The listing that follows must be retyped exactly, without its pictures.
Segment Open
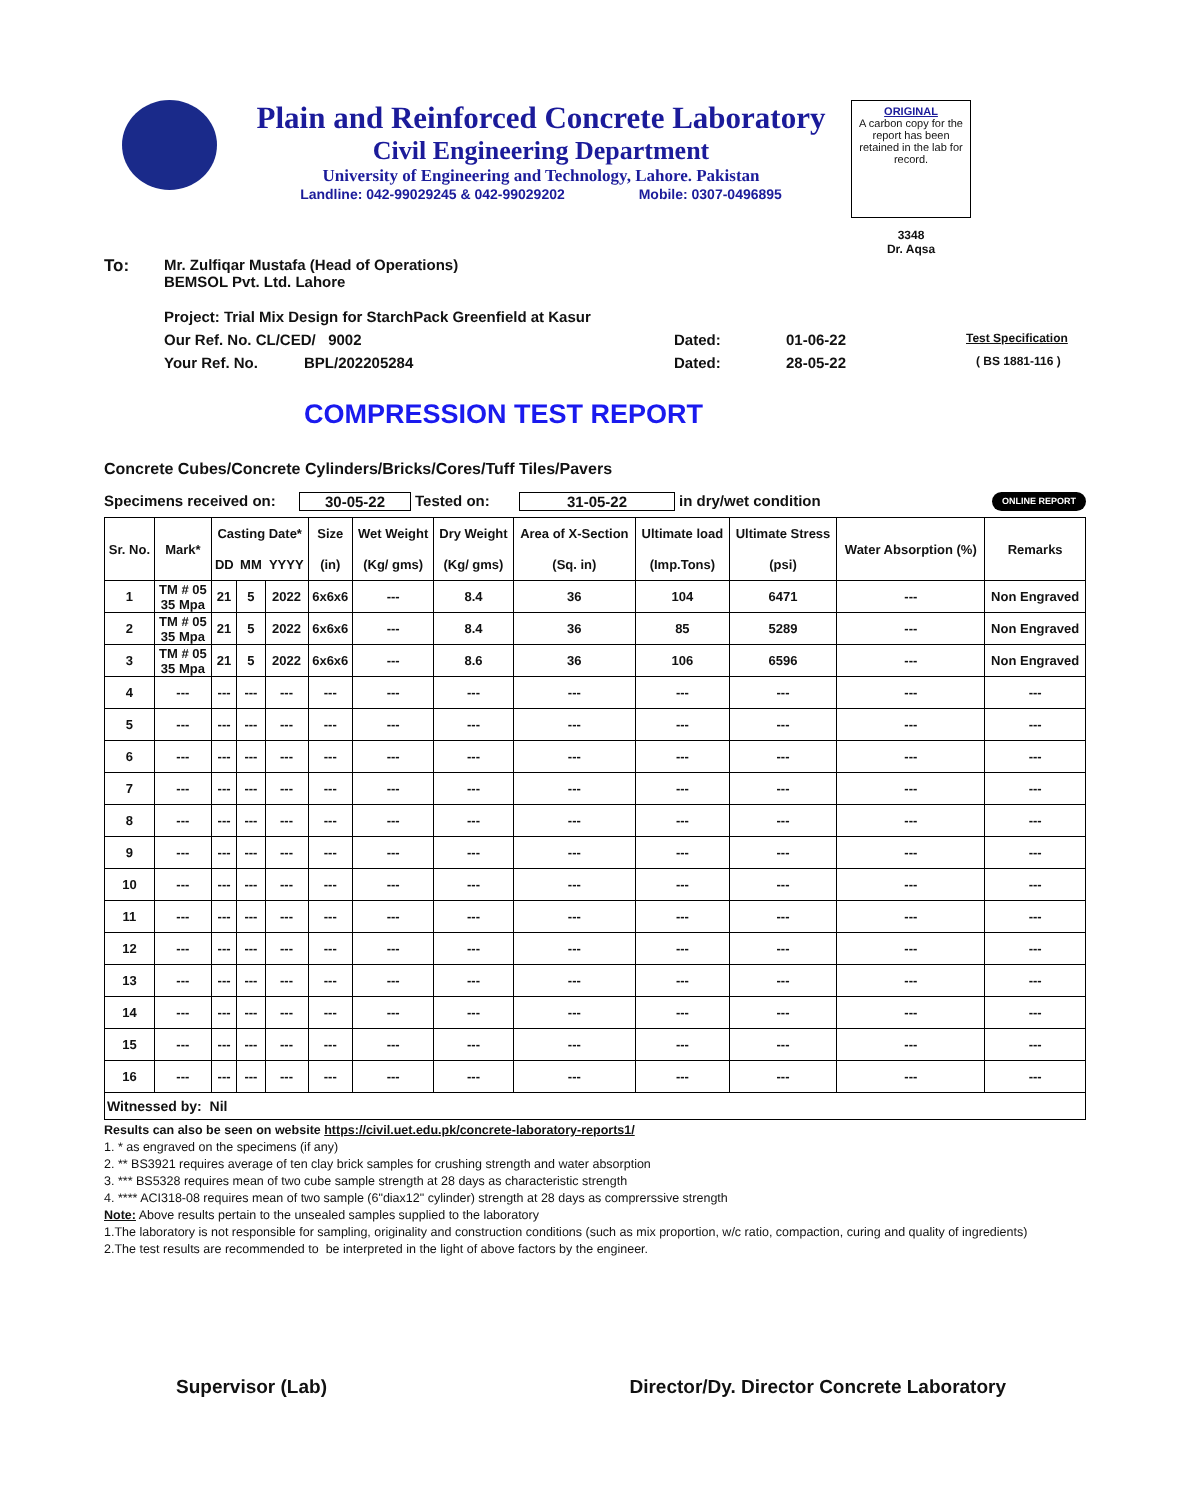Plain and Reinforced Concrete Laboratory
Civil Engineering Department
University of Engineering and Technology, Lahore. Pakistan
Landline: 042-99029245 & 042-99029202 Mobile: 0307-0496895
ORIGINAL
A carbon copy for the report has been retained in the lab for record.
3348
Dr. Aqsa
To: Mr. Zulfiqar Mustafa (Head of Operations)
BEMSOL Pvt. Ltd. Lahore
Project: Trial Mix Design for StarchPack Greenfield at Kasur
Our Ref. No. CL/CED/ 9002 Dated: 01-06-22 Test Specification
Your Ref. No. BPL/202205284 Dated: 28-05-22 ( BS 1881-116 )
COMPRESSION TEST REPORT
Concrete Cubes/Concrete Cylinders/Bricks/Cores/Tuff Tiles/Pavers
Specimens received on: 30-05-22 Tested on: 31-05-22 in dry/wet condition ONLINE REPORT
| Sr. No. | Mark* | Casting Date* | | | Size | Wet Weight | Dry Weight | Area of X-Section | Ultimate load | Ultimate Stress | Water Absorption (%) | Remarks |
| --- | --- | --- | --- | --- | --- | --- | --- | --- | --- | --- | --- | --- |
| | | DD | MM | YYYY | (in) | (Kg/ gms) | (Kg/ gms) | (Sq. in) | (Imp.Tons) | (psi) | | |
| 1 | TM # 05 35 Mpa | 21 | 5 | 2022 | 6x6x6 | --- | 8.4 | 36 | 104 | 6471 | --- | Non Engraved |
| 2 | TM # 05 35 Mpa | 21 | 5 | 2022 | 6x6x6 | --- | 8.4 | 36 | 85 | 5289 | --- | Non Engraved |
| 3 | TM # 05 35 Mpa | 21 | 5 | 2022 | 6x6x6 | --- | 8.6 | 36 | 106 | 6596 | --- | Non Engraved |
| 4 | --- | --- | --- | --- | --- | --- | --- | --- | --- | --- | --- | --- |
| 5 | --- | --- | --- | --- | --- | --- | --- | --- | --- | --- | --- | --- |
| 6 | --- | --- | --- | --- | --- | --- | --- | --- | --- | --- | --- | --- |
| 7 | --- | --- | --- | --- | --- | --- | --- | --- | --- | --- | --- | --- |
| 8 | --- | --- | --- | --- | --- | --- | --- | --- | --- | --- | --- | --- |
| 9 | --- | --- | --- | --- | --- | --- | --- | --- | --- | --- | --- | --- |
| 10 | --- | --- | --- | --- | --- | --- | --- | --- | --- | --- | --- | --- |
| 11 | --- | --- | --- | --- | --- | --- | --- | --- | --- | --- | --- | --- |
| 12 | --- | --- | --- | --- | --- | --- | --- | --- | --- | --- | --- | --- |
| 13 | --- | --- | --- | --- | --- | --- | --- | --- | --- | --- | --- | --- |
| 14 | --- | --- | --- | --- | --- | --- | --- | --- | --- | --- | --- | --- |
| 15 | --- | --- | --- | --- | --- | --- | --- | --- | --- | --- | --- | --- |
| 16 | --- | --- | --- | --- | --- | --- | --- | --- | --- | --- | --- | --- |
| Witnessed by: Nil | | | | | | | | | | | | |
Results can also be seen on website https://civil.uet.edu.pk/concrete-laboratory-reports1/
1. * as engraved on the specimens (if any)
2. ** BS3921 requires average of ten clay brick samples for crushing strength and water absorption
3. *** BS5328 requires mean of two cube sample strength at 28 days as characteristic strength
4. **** ACI318-08 requires mean of two sample (6"diax12" cylinder) strength at 28 days as comprerssive strength
Note: Above results pertain to the unsealed samples supplied to the laboratory
1.The laboratory is not responsible for sampling, originality and construction conditions (such as mix proportion, w/c ratio, compaction, curing and quality of ingredients)
2.The test results are recommended to be interpreted in the light of above factors by the engineer.
Supervisor (Lab) Director/Dy. Director Concrete Laboratory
Segment Closed
SOLVED EXERCISE.
Plain and Reinforced Concrete Laboratory
Civil Engineering Department
University of Engineering and Technology, Lahore. Pakistan
Landline: 042-99029245 & 042-99029202 Mobile: 0307-0496895
ORIGINAL
A carbon copy for the report has been retained in the lab for record.
3348
Dr. Aqsa
To: Mr. Zulfiqar Mustafa (Head of Operations)
BEMSOL Pvt. Ltd. Lahore
Project: Trial Mix Design for StarchPack Greenfield at Kasur
Our Ref. No. CL/CED/ 9002 Dated: 01-06-22 Test Specification
Your Ref. No. BPL/202205284 Dated: 28-05-22 ( BS 1881-116 )
COMPRESSION TEST REPORT
Concrete Cubes/Concrete Cylinders/Bricks/Cores/Tuff Tiles/Pavers
Specimens received on: 30-05-22 Tested on: 31-05-22 in dry/wet condition ONLINE REPORT
| Sr. No. | Mark* | Casting Date* | | | Size | Wet Weight | Dry Weight | Area of X-Section | Ultimate load | Ultimate Stress | Water Absorption (%) | Remarks |
| --- | --- | --- | --- | --- | --- | --- | --- | --- | --- | --- | --- | --- |
| | | DD | MM | YYYY | (in) | (Kg/ gms) | (Kg/ gms) | (Sq. in) | (Imp.Tons) | (psi) | | |
| 1 | TM # 05 35 Mpa | 21 | 5 | 2022 | 6x6x6 | --- | 8.4 | 36 | 104 | 6471 | --- | Non Engraved |
| 2 | TM # 05 35 Mpa | 21 | 5 | 2022 | 6x6x6 | --- | 8.4 | 36 | 85 | 5289 | --- | Non Engraved |
| 3 | TM # 05 35 Mpa | 21 | 5 | 2022 | 6x6x6 | --- | 8.6 | 36 | 106 | 6596 | --- | Non Engraved |
| 4 | --- | --- | --- | --- | --- | --- | --- | --- | --- | --- | --- | --- |
| 5 | --- | --- | --- | --- | --- | --- | --- | --- | --- | --- | --- | --- |
| 6 | --- | --- | --- | --- | --- | --- | --- | --- | --- | --- | --- | --- |
| 7 | --- | --- | --- | --- | --- | --- | --- | --- | --- | --- | --- | --- |
| 8 | --- | --- | --- | --- | --- | --- | --- | --- | --- | --- | --- | --- |
| 9 | --- | --- | --- | --- | --- | --- | --- | --- | --- | --- | --- | --- |
| 10 | --- | --- | --- | --- | --- | --- | --- | --- | --- | --- | --- | --- |
| 11 | --- | --- | --- | --- | --- | --- | --- | --- | --- | --- | --- | --- |
| 12 | --- | --- | --- | --- | --- | --- | --- | --- | --- | --- | --- | --- |
| 13 | --- | --- | --- | --- | --- | --- | --- | --- | --- | --- | --- | --- |
| 14 | --- | --- | --- | --- | --- | --- | --- | --- | --- | --- | --- | --- |
| 15 | --- | --- | --- | --- | --- | --- | --- | --- | --- | --- | --- | --- |
| 16 | --- | --- | --- | --- | --- | --- | --- | --- | --- | --- | --- | --- |
| Witnessed by: Nil | | | | | | | | | | | | |
Results can also be seen on website https://civil.uet.edu.pk/concrete-laboratory-reports1/
1. * as engraved on the specimens (if any)
2. ** BS3921 requires average of ten clay brick samples for crushing strength and water absorption
3. *** BS5328 requires mean of two cube sample strength at 28 days as characteristic strength
4. **** ACI318-08 requires mean of two sample (6"diax12" cylinder) strength at 28 days as comprerssive strength
Note: Above results pertain to the unsealed samples supplied to the laboratory
1.The laboratory is not responsible for sampling, originality and construction conditions (such as mix proportion, w/c ratio, compaction, curing and quality of ingredients)
2.The test results are recommended to be interpreted in the light of above factors by the engineer.
Supervisor (Lab) Director/Dy. Director Concrete Laboratory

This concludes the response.